By the time you're reading this column, I'll be in Romania, continuing my research into the evolution of its tax system, including related investment, evasion, compliance and corruption issues.
It's truly amazing to watch its relatively young tax code change and develop, as well as look at the impact it has on employer and taxpayer lives.
However, an additional benefit of being there (and Bulgaria) is to have an opportunity to talk with people from all walks of life about their perceptions of us and other issues, including politics, poverty, energy concerns, pollution and so on.
You want to talk about pollution? Although vastly improved from 1989, some situations are still appalling. In the northeast industrial area you have towns like Baia Mare and Copsa Mica that still have pollution you can see, smell and taste.
The residents of some towns in the area have a life expectancy of 50 years. Lead in the soil is close to 100 times the permitted levels with vegetation lead levels close to 25 times accepted levels.
No meats or crops are sold outside the area; and the residents, being so poor, have no choice but to eat homegrown crops. Also, there are hundreds of miles of polluted rivers from metal poisoning and cyanide spills from gold mines. And we complain about our industrial pollution?
As to poverty, how about living on less than $400 a month, which is what the vast majority of the population does.
Three years ago, a friend took me to a peasant village where he was negotiating the purchase of land. We went three miles overland because there were no roads and basically no contact with the outside world, save marketplaces where they sold their produce.
Some of these people live on less than $5 a day. Their homes consist of one large, dirt floor room where chickens, pigs and ducks run in and out all day.
Obviously, they have no electricity, no heat except for wood and coal, and bathing takes place in the nearby creek.
There are no endless government handouts, but the people don't complain a bit. Everyone was friendly, and they were even going to slaughter a lamb on my behalf until I begged them not to.
All in all, an eye-opening experience. Our poor in contrast would be their upper middle class.
But enough on that topic. How about the oil situation last week, where the price of a barrel dropped almost $15 in three days.

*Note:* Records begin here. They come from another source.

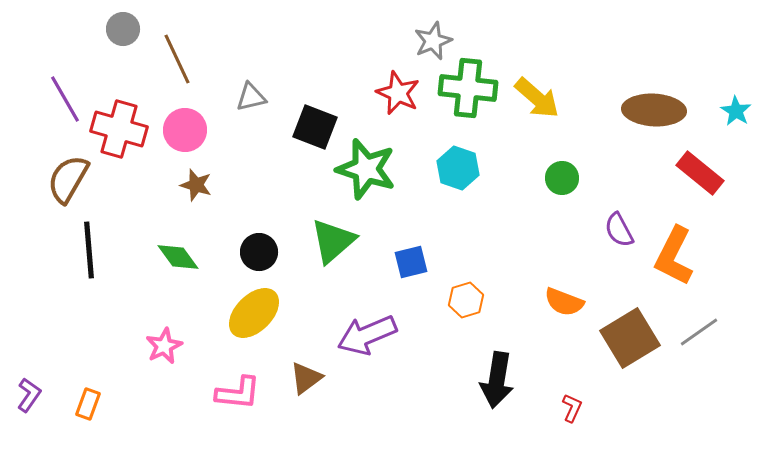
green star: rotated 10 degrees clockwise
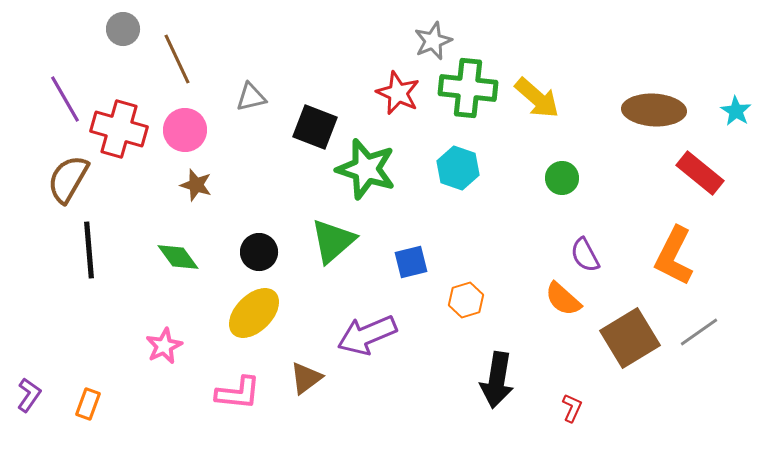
purple semicircle: moved 34 px left, 25 px down
orange semicircle: moved 1 px left, 3 px up; rotated 21 degrees clockwise
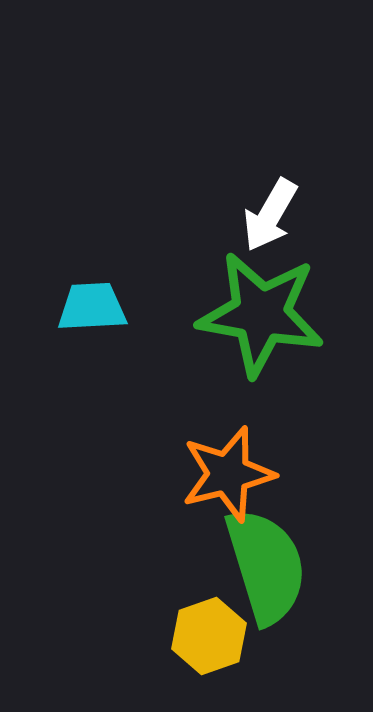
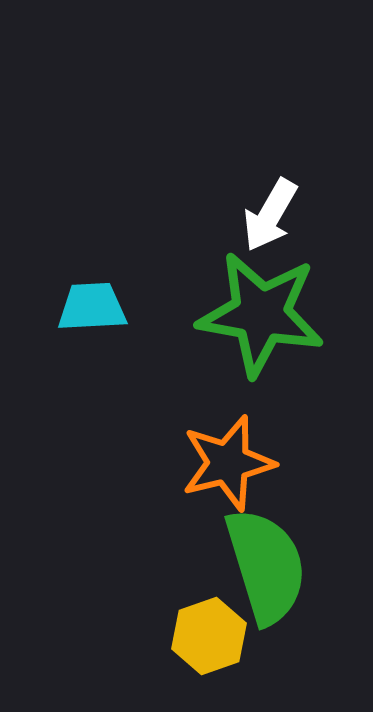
orange star: moved 11 px up
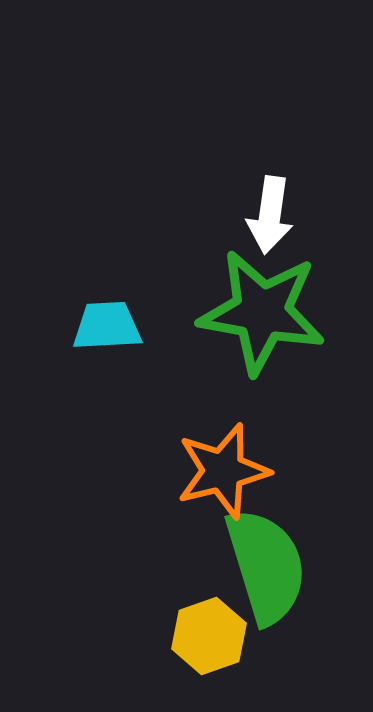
white arrow: rotated 22 degrees counterclockwise
cyan trapezoid: moved 15 px right, 19 px down
green star: moved 1 px right, 2 px up
orange star: moved 5 px left, 8 px down
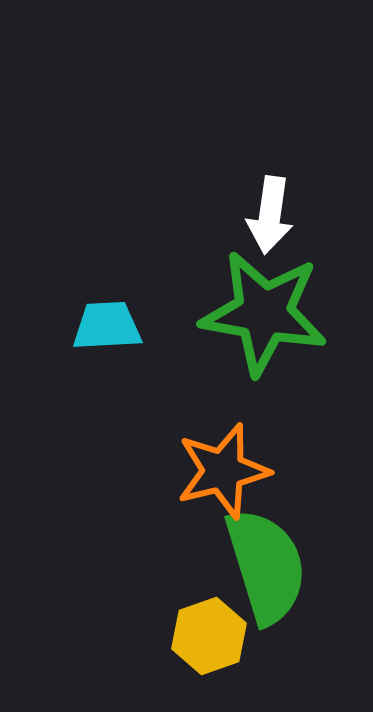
green star: moved 2 px right, 1 px down
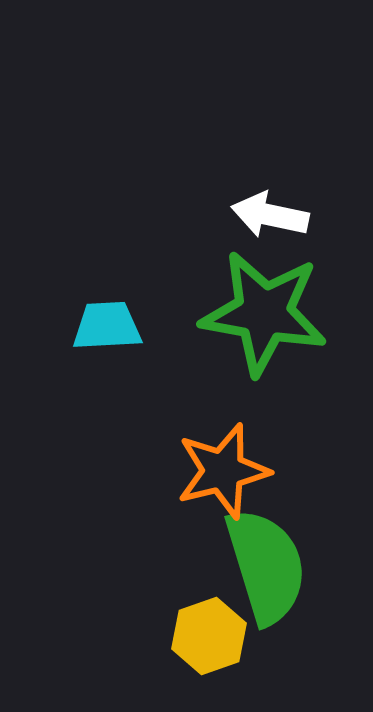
white arrow: rotated 94 degrees clockwise
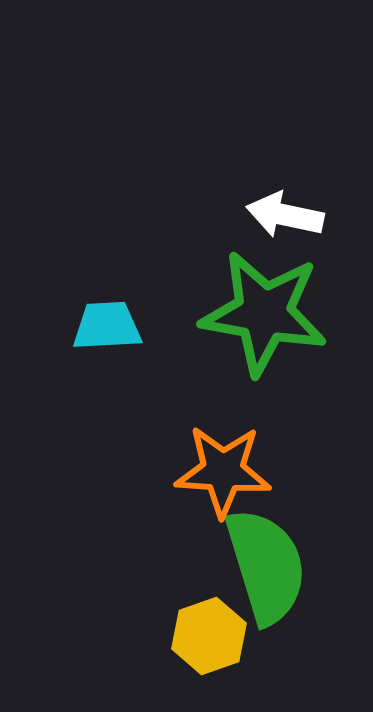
white arrow: moved 15 px right
orange star: rotated 18 degrees clockwise
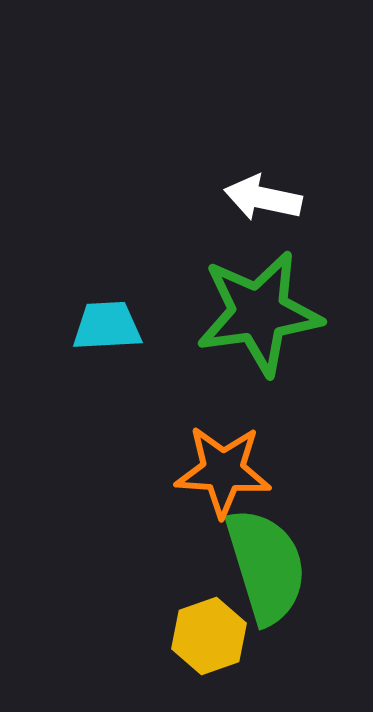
white arrow: moved 22 px left, 17 px up
green star: moved 5 px left; rotated 18 degrees counterclockwise
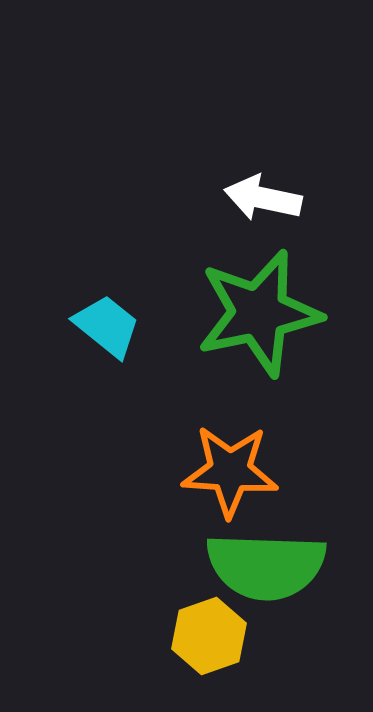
green star: rotated 4 degrees counterclockwise
cyan trapezoid: rotated 42 degrees clockwise
orange star: moved 7 px right
green semicircle: rotated 109 degrees clockwise
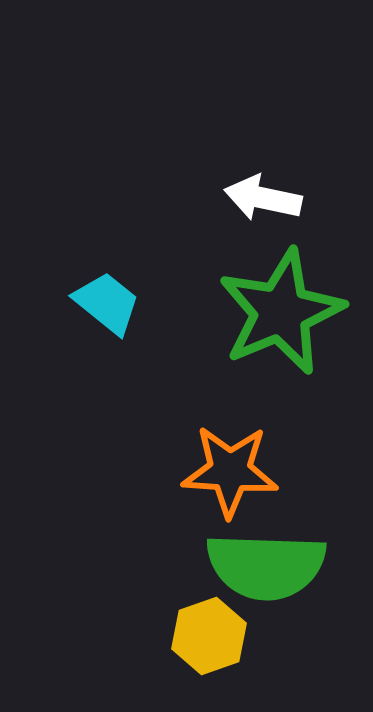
green star: moved 22 px right, 1 px up; rotated 11 degrees counterclockwise
cyan trapezoid: moved 23 px up
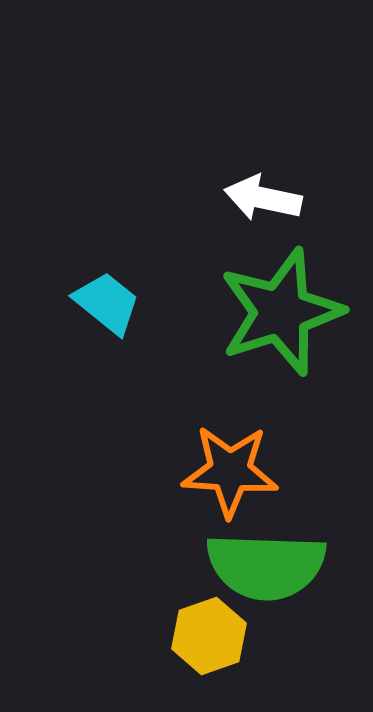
green star: rotated 5 degrees clockwise
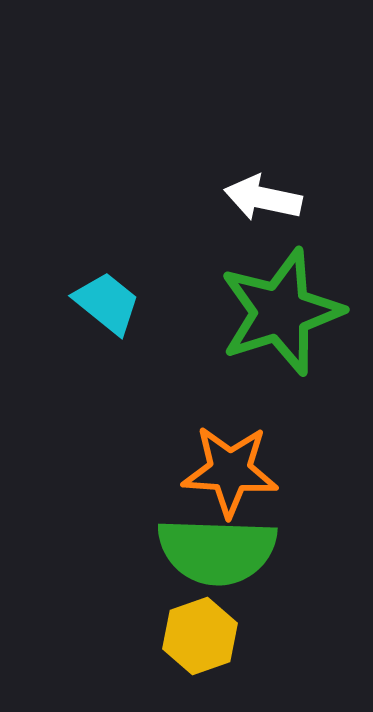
green semicircle: moved 49 px left, 15 px up
yellow hexagon: moved 9 px left
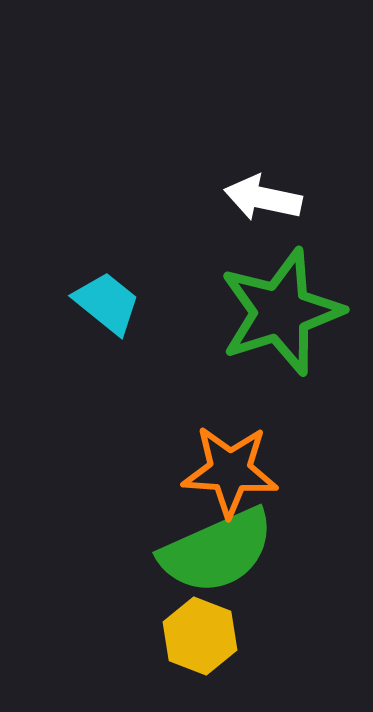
green semicircle: rotated 26 degrees counterclockwise
yellow hexagon: rotated 20 degrees counterclockwise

I'm sure we'll hear Congress praising those dastardly futures speculators for selling short and saving the day.
Didn't they blame the same investors for causing the price to run up and for making "obscene" profits? Speculators/investors don't care if the markets are rising or falling. They can profit either way as long as they GUESS right.
Most logical people will continue to see it as an economics result. Supply stays the same, demand decreases (people making painful choices) and the price goes down.
Also, the news of President Bush lifting an 18-year-old presidential ban on offshore drilling helped. All the world has to see is that we are serious about increasing our readily available supply, continue to conserve sensibly, and release some of our strategic petroleum reserves, and OPEC and other suppliers will start sweating profusely.
Your move, Congress.
Are you going to do what more than 70 percent of the population desires, which is to start drilling where the oil is abundant, or do you want to continue your partisan whining?
Are you going to bring the issue up before your August recess, or are you going to let the pain continue for many people? I guess you can't expect much from a Congress that has a 9 percent approval rating, according to recent polls. Even Bush is still at a 34 percent approval rating in one poll.
I don't know whether logistics will prevent me from getting another column sent next time, so I would encourage you to go to an impressive website referred to me by a conservative friend.
It was a response by a person rebutting Howard Dean, teachers, professors and the media's description of a Republican as "a rich, greedy, egotistical individual, motivated only by money and the desire to accumulate more and more of it at the expense of the government, the working poor and all whom they exploit."
The person's response, in a paid advertisement in The Washington Post, certainly was a slap in the face to the above groups and made them look pretty foolish. Since it's hard to distinguish between a Republican and a Democrat, I choose to read it as conservative versus liberal.
You'll find a reprint of the ad at www.whatiam.net. I hope you enjoy it.